SELECTED EXTRACT:
There are exceptions, but most non-criminal litigation roughly follows this simple pattern: CLAIM then DEFENCE then CONFERENCE then HEARING then RESULT.
First, a party called the plaintiff or applicant or claimant starts proceedings by lodging an application or claim at the registry of the court or tribunal and paying a filing fee. Next, a copy of the claim is issued to the other party. The other party is called the respondent or defendant.
Once the claim is issued, the respondent has the opportunity to respond to it within a certain time by lodging a written defence. Once the defence is lodged a copy of it is then forwarded to the plaintiff. Although in some instances a case can proceed without a written defence, usually if no defence is lodged within the specified time, the plaintiff can proceed quickly and have the case dealt with at this early stage by applying for judgment. This is called default judgment. If a defence is lodged within time, the next stage of the case is often a meeting between the parties arranged by the court or tribunal.
There are various names for this meeting, such as preliminary conference or case management conference or mediation. Its purpose is to clarify the issues in the case and explore any options for settling the dispute without it going to a hearing. At the conference, the parties meet with an official of the court or tribunal and discuss the case. If they find a solution, the terms of settlement are drawn up and signed by the parties and the matter ends there. Or there may be further steps arranged towards a settlement on mutually agreed terms.
If the case does not settle at this conference and the parties are no closer to a resolution, a hearing date will be set. If it does not settle but isn’t yet ready for a hearing because more preparations must be made, often a minor hearing date will be set. This is called a directions hearing. For example, more evidence may need to be collected, more documentation completed or the availability of a witness confirmed. At the directions hearing, the court or tribunal issues directions about what must be done to ensure that all preparations are completed before the final hearing date.

INFORMATION SHOWN:
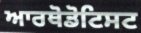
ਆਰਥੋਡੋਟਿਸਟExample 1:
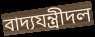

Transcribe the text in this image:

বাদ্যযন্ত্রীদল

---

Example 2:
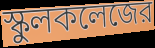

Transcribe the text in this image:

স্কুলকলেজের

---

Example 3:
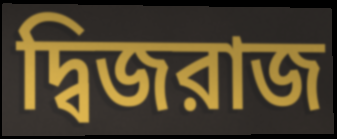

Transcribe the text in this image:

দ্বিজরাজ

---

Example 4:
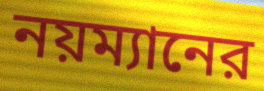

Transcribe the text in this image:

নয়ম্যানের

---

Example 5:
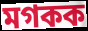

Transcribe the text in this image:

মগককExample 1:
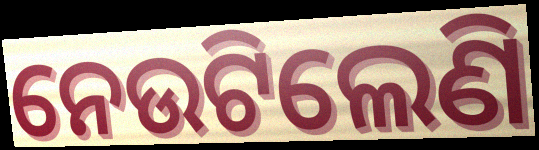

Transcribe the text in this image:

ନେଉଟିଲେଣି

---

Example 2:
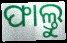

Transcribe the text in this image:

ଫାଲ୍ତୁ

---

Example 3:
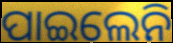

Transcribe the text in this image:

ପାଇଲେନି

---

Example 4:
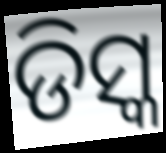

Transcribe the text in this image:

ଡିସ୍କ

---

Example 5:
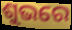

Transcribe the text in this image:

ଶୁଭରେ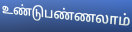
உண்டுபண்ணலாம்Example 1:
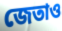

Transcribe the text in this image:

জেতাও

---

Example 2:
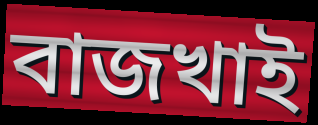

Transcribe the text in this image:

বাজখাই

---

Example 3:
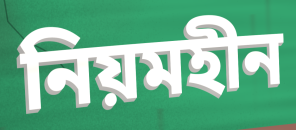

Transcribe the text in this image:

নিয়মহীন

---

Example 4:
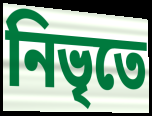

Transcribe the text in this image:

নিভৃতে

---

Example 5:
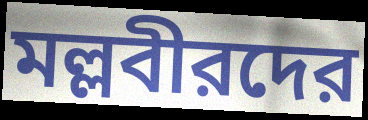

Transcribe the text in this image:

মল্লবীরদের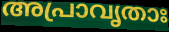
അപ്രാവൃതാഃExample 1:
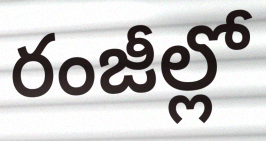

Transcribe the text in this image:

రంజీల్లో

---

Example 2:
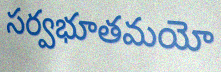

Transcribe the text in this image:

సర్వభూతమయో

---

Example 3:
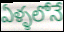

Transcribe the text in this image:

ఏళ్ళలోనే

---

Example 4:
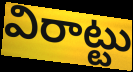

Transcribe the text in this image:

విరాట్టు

* * *

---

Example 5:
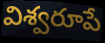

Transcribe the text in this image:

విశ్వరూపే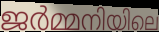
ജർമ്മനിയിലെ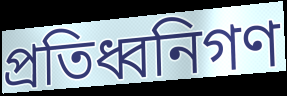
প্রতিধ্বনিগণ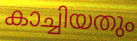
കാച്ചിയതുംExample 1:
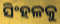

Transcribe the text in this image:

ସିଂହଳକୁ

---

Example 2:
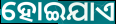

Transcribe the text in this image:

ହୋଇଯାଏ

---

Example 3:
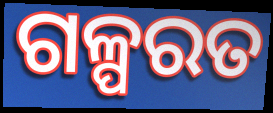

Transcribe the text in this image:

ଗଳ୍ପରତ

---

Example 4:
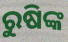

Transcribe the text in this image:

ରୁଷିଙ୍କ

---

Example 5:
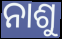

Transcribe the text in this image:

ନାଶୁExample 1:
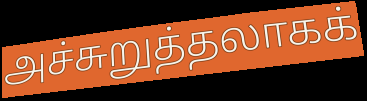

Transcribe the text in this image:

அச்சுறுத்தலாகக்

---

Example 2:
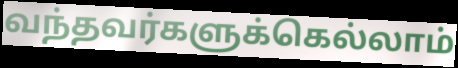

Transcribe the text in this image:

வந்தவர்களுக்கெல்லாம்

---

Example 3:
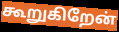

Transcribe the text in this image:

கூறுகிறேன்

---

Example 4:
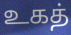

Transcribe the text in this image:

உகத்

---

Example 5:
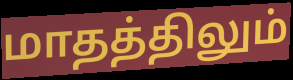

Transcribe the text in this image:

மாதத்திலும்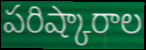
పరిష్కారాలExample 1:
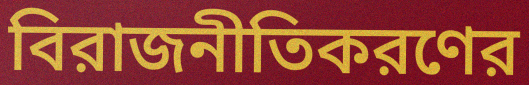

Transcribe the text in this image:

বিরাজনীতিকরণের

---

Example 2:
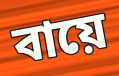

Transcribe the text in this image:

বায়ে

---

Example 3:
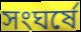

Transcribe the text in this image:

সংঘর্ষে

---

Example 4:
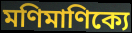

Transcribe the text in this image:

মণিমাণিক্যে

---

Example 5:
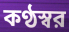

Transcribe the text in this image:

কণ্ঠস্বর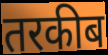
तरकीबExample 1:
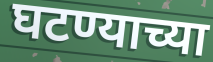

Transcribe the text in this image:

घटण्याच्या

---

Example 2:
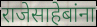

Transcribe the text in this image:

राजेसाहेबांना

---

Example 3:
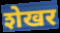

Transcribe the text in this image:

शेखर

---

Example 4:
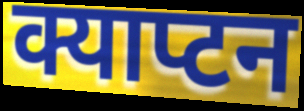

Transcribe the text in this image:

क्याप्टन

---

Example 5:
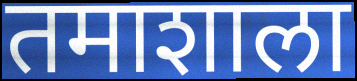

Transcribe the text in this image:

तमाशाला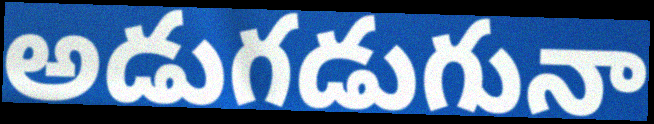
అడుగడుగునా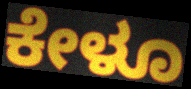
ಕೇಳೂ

SET EXERCISE 1:
Answer these questions from the litigation text:
(a) What is judgment called when the plaintiff applies for it because no defence was lodged within the specified time?
(b) What three names does the text give for the meeting arranged between the parties by the court or tribunal?
(c) What is the minor hearing set for a case that has not settled but is not yet ready for a hearing called?
SET EXERCISE 2: Resume the litigation text, writing on from its final sentence.
The material placed after the litigation text stands apart from it.

OUTPUT 1:
(a) Default judgment.
(b) Preliminary conference, case management conference, or mediation.
(c) A directions hearing.

OUTPUT 2:
There are other versions of preliminary hearings, called call-overs and mentions that deal with setting dates, completing arrangements, dealing with adjournments and generally keeping a case moving forward. In the early stages of a case, the court or tribunal is sometimes asked by a party to grant preliminary orders that operate until the main hearing takes place. These are called interim orders or interlocutory orders. The applications for these orders can be complex. At the final or main hearing, the case is heard in its entirety, with each party having the opportunity to present its case and reply to the other party’s case. The party making the claim – the plaintiff – goes first in presenting their case. The burden of proof, that is, the obligation to prove the case, is on the party who is making the claim. If it is not adequately proved, the claim fails and, in effect, the party defending the claim – the respondent – has won. The test used for the burden of proof in non-criminal cases, to determine whether the plaintiff has adequately proved their case, is the balance of probabilities. This test isn’t as tough as the one used for criminal cases. It means that the plaintiff’s case doesn’t have to be proved beyond reasonable doubt, but rather that it is more probable than not.
The result or decision might be given verbally at the end of the hearing or else is reserved, that is, made available at a later date. A written copy of the decision or the orders that are made is usually made available immediately or sent to the parties soon after. Most decisions can be appealed to a higher body, but there are often strict guidelines for appealing and strict time limits apply.
In the case of a serious dispute where litigation may be your only option, Bob is a good advocate to have on your side of the table. You will benefit from his many years of civil litigation experience.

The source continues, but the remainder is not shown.